Found 3 outliers among 100 measurements (3.00%)
  3 (3.00%) high mild

map_one_1000            time:   [44.081 ms 45.278 ms 46.808 ms]
                        change: [+1.8229% +4.9320% +8.3942%] (p = 0.00 < 0.05)
                        Performance has regressed.
Found 9 outliers among 100 measurements (9.00%)
  3 (3.00%) high mild
  6 (6.00%) high severe

I think the result is really bad but I tried to understand why make_array is efficient. I noticed it uses make_scalar_function to handle the ColumnarValue. I guess it could be more efficient than ScalarValue::into_array. https://github.com/apache/datafusion/blob/5da7ab300215c44ca5dc16771091890de22af99b/datafusion/functions-array/src/make_array.rs#L102-L104

I will try to use this way to modify the two version and give another benchmark.

goldmedal commented 3 months ago

Ok, I think it's getting worse.

Gnuplot not found, using plotters backend
map_1000                time:   [9.1289 ms 9.1897 ms 9.2537 ms]
                        change: [-0.7915% +0.1565% +1.1967%] (p = 0.75 > 0.05)
                        No change in performance detected.
Found 4 outliers among 100 measurements (4.00%)
  3 (3.00%) high mild
  1 (1.00%) high severe

Benchmarking map_one_1000: Warming up for 3.0000 s
Warning: Unable to complete 100 samples in 5.0s. You may wish to increase target time to 6.4s, or reduce sample count to 70.
map_one_1000            time:   [62.787 ms 63.239 ms 63.732 ms]
                        change: [-2.6609% -1.0620% +0.3899%] (p = 0.17 > 0.05)
                        No change in performance detected.
Found 5 outliers among 100 measurements (5.00%)

I also tried to remove

    let mut args = keys;
    args.extend(values);

Just pass an args vector to map_from_array, but it's still slower.

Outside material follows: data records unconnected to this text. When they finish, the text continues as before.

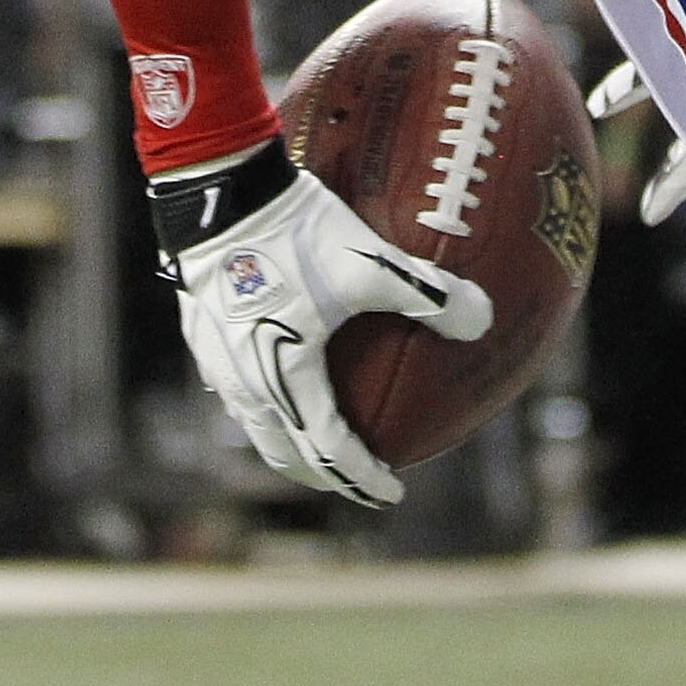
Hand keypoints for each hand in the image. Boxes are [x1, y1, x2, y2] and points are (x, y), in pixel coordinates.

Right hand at [149, 139, 490, 502]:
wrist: (220, 193)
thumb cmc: (296, 233)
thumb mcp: (372, 264)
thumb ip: (430, 294)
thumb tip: (483, 320)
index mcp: (286, 380)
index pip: (328, 452)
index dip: (363, 478)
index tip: (393, 492)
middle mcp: (245, 384)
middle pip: (284, 453)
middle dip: (323, 473)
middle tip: (357, 475)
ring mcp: (217, 362)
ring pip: (255, 423)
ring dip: (290, 440)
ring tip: (319, 434)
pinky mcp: (202, 334)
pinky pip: (235, 388)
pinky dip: (266, 401)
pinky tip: (281, 374)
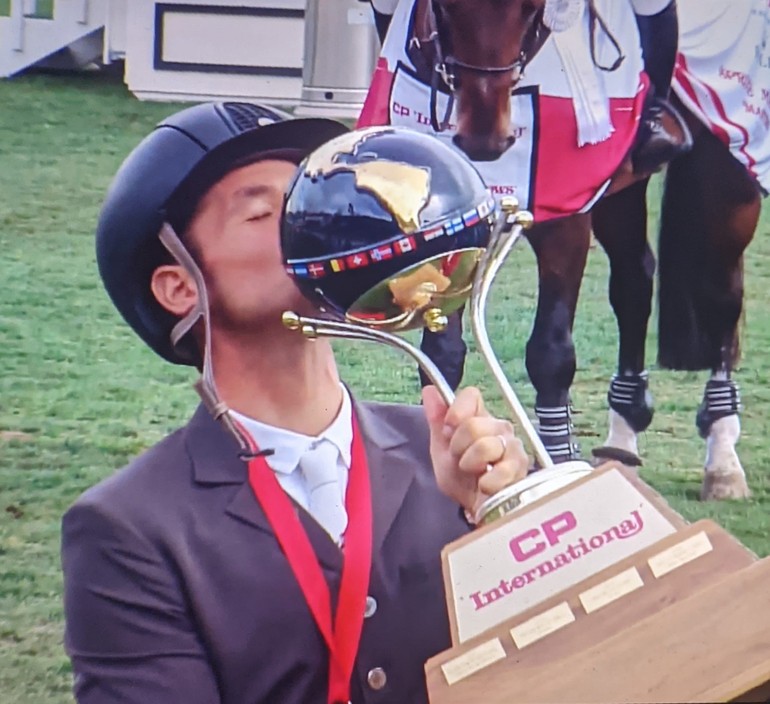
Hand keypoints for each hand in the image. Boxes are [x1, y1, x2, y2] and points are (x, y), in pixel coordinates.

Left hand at [422, 385, 529, 518]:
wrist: (474, 508)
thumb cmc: (460, 478)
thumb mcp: (441, 449)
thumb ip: (436, 419)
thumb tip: (429, 389)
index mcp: (479, 417)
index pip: (471, 395)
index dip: (456, 411)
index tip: (448, 430)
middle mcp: (499, 427)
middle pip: (473, 424)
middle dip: (458, 447)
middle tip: (461, 460)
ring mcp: (512, 446)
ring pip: (485, 446)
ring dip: (471, 465)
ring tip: (474, 473)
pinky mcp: (521, 468)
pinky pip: (499, 470)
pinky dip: (486, 482)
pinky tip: (485, 485)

I pushed this version to a different branch: https://github.com/goldmedal/datafusion/blob/feature/11546-map-df-api-v4/datafusion/functions/src/core/map.rs If you're interested, you can check it out.

Actually, I found that make_scalar_function uses ColumnarValue::values_to_arrays, so I need to use make_array_inner to aggregate the primitive arrays.

In conclusion, the original design (using make_array) is the fastest.

jayzhan211 commented 3 months ago

The slower one build up StringArray with StringArray::from_iter_values, while the faster one convert ScalarValue to StringArrays and then concat them. I have no idea why the former is 4x slower 😕 .

jayzhan211 commented 3 months ago

In theory, I didn't expect this but I don't understand why. We can move on with make_array approach first.

jayzhan211 commented 3 months ago

Maybe we can rename functions-array to functions-collection? I think there are many implementations that could be shared if we want to support more collection types and usage.

functions-nested? For array, struct, map

goldmedal commented 3 months ago

functions-nested? For array, struct, map

It looks good, but I think we can have another PR for it. It's also related to changing the name of array_expressions feature.